His alleged co-conspirator, Antoinette Stephen of Billerica, Mass., appeared separately in the same courtroom, and her bail remained at $5 million cash.
Stephen and Parvaiz, both 26, face charges of murder, conspiracy and weapons offenses in the shooting death of Parvaiz's wife, Nazish Noorani.
The 27-year-old Noorani, originally from Karachi, Pakistan, was fatally shot Aug. 16 while she and Parvaiz pushed their son's stroller near Noorani's family home in Boonton, a New Jersey suburb about 30 miles from Manhattan that is home to a large Pakistani-American population.
Prosecutors have not said whether Stephen and Parvaiz were romantically involved or revealed who fired the shots that killed Noorani, but they have said Stephen was at the scene of the shooting. Investigators wrote in the arrest affidavit that Parvaiz and Noorani had a turbulent relationship. Authorities said Parvaiz met Stephen in Brooklyn and the two discussed killing Noorani.

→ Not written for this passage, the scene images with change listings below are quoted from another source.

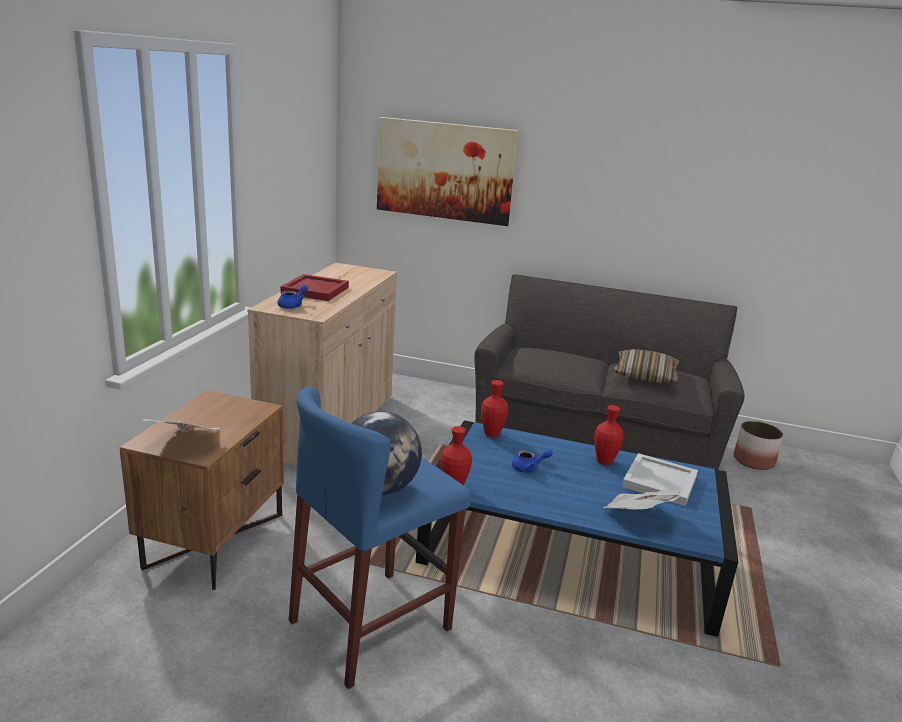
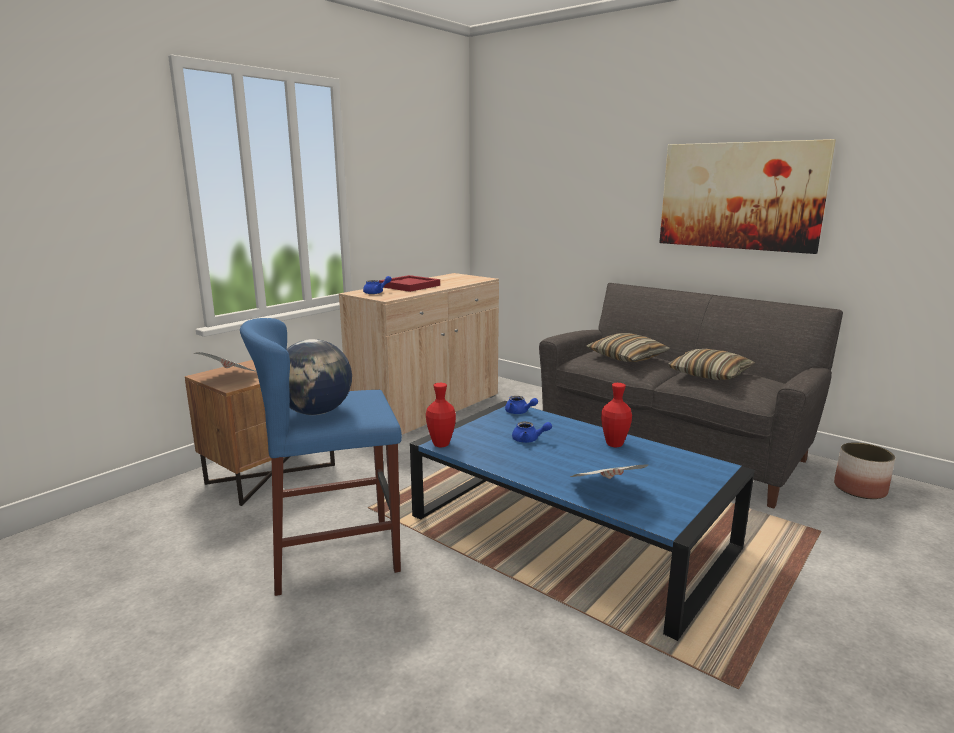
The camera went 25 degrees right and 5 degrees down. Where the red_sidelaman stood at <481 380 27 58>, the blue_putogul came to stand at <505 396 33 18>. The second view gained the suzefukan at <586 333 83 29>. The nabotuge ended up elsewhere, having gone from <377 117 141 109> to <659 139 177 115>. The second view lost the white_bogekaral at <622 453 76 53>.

Relatives and friends said the husband's name is spelled Pervaiz, but several online records and court documents show the similar spelling Parvaiz.
Parvaiz was also shot and suffered non-life-threatening wounds in the attack. He was brought into court Tuesday in a wheelchair with one arm in a sling, bowing his head as bail was discussed. One woman seated in the courtroom with members of his family covered her mouth when she saw him and held back sobs.

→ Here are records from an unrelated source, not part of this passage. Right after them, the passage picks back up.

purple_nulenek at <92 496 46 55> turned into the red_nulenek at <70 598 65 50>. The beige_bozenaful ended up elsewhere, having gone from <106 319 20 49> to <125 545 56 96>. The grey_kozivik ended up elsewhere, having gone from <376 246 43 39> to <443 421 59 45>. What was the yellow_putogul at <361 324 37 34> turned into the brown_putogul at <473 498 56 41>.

Parvaiz did not speak at the hearing, but prosecutors said he initially told police he and his family had been attacked by a group of men who called them terrorists. The child was unharmed.
Morris County Prosecutor Robert Bianchi asked the judge to set Parvaiz's bail even higher, at $5 million cash, arguing the investigation had revealed that Parvaiz and Stephen had multiple sources of money, several addresses and extensive connections, making them a flight risk.
"The twisted tale that these two engaged in is more egregious and narcissistic than anything I've seen in my career," Bianchi said.
Bianchi said Stephen and Parvaiz exchanged text messages shortly before Noorani's killing in which they spoke of the "Houdini act" they were about to engage in to evade authorities.
Parvaiz' attorney, Mitchell Ansell, said his client vigorously denied the charges, and planned to plead not guilty. He said many erroneous stories had been told about his client.
"My client did not kill his wife," Ansell said. "We ask that you please withhold judgment of my client until all the facts are known in this case."
Attorney Dolores Mann, a court-appointed public defender for Stephen, said she had been assigned the case only moments before the Tuesday appearance, and was not in a position to comment until she'd had a chance to meet with her client. Stephen was arrested in Massachusetts and extradited to New Jersey on Monday.
In arguing for higher bail, Bianchi said Parvaiz had told several lies, including that he graduated from Columbia University and was studying for a degree at Harvard University. Neither school had records of his attendance.
Bianchi also cited an investigation into Parvaiz's alleged involvement with a real estate transaction in Queens in which he stood to gain more than $2.5 million after an elderly man sold him a stake in the deal for $10.
A story first reported in The New York Post alleged that Parvaiz befriended 74-year-old Martin Ragusa, a wealthy Manhattan heir he had reportedly met as a teenager doing construction work on Ragusa's Manhattan apartment.
The two reportedly grew close over the years, and Ragusa recently sold his stake in a Queens apartment building to Parvaiz for $10. Several published reports say a contract to sell the property for $9 million was recently signed, and Parvaiz stood to gain more than $2.5 million from his share of the sale.
Parvaiz's attorney declined to discuss the allegations.
Neither defendant spoke during their appearances; both are due back in court Friday.